IMO, the chat issue has slipped through the cracks because the proprietary tools are run by entities other than the OSMF. Nevertheless, it has a greater impact on a regular OSM contributor (as opposed to an OSMF working group member) who wishes to use FOSS than many of the tools listed in the report. So while it may not fit the scope of the report well, I believe that bridging existing communities with a Matrix server is the way forward, and that the OSMF should help make that happen.

I also agree with some of the criticism of the community Index, especially given that it is – through iD – arguably part of the OSM website. Before this discussion, it always recommended proprietary platforms over our own, self-hosted ones, and it still does so by default unless a local community explicitly requests a different prioritization.

Comment from SimonPoole on 10 February 2021 at 20:02

IMHO it is a bit dangerous to conflate the issue of which tools and systems the OSMF is using (aka the FOSS question), with in many ways different issue of maintaining user privacy.

The only touching point is really that FOSS communication channel software makes it easier to self host, or at least host with a trusted provider. FAANG+M are the leading contributors to OSS, but that doesn’t make them in any form a trusted provider of services.

Naturally there is a bit of a (very big and deep) culture gap at least between the US and European developer communities in this, and to generalize a bit, on the US side they are mainly seen as potential future employers (if not already the current one) and critical views are widely considered inappropriate.

Just see the already mentioned community index, or iD leaking OSM contributor information to FB by default for examples.

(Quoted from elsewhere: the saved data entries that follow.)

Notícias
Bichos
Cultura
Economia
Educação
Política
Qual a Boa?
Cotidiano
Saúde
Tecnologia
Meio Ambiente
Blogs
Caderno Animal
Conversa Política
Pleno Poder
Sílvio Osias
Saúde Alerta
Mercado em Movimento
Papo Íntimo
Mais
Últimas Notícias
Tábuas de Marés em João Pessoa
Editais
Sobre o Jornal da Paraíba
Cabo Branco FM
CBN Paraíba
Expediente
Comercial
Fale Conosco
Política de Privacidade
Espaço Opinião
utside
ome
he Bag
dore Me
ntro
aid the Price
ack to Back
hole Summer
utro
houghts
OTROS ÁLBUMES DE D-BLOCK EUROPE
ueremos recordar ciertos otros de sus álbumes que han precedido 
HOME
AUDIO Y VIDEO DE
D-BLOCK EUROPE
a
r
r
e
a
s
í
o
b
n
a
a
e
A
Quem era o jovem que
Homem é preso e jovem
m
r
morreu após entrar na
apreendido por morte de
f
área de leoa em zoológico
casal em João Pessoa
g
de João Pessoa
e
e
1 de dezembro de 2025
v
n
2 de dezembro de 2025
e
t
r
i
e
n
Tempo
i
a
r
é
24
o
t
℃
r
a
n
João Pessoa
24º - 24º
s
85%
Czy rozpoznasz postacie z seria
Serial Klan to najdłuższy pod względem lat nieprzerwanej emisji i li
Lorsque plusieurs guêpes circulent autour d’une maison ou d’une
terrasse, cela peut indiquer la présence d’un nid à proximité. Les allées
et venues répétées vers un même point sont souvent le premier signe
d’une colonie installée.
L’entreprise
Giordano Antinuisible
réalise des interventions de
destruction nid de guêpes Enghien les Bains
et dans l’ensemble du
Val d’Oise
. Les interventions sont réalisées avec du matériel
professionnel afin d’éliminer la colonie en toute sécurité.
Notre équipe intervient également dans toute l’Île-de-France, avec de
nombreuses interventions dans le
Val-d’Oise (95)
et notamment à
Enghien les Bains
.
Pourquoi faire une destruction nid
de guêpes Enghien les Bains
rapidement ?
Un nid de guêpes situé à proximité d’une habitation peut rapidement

The later which seems to be, judged by the lack of action, considered totally OK by the OSMF.

Now local communities can choose what they want, but as I’ve suggested multiple times over the years, the OSMF should provide at least one communication channel per “type” that allows contributors to participate without requiring them to create new accounts and have their data monetized. If the users take it up or not is up to them, but at least we’ve then provided the option of choice.

Comment from mmd on 22 February 2021 at 11:24

@1ec5 reported on Slack that Framadate doesn’t distinguish timezones, which is “pretty much a dealbreaker for anything in OSM that I would use it for”.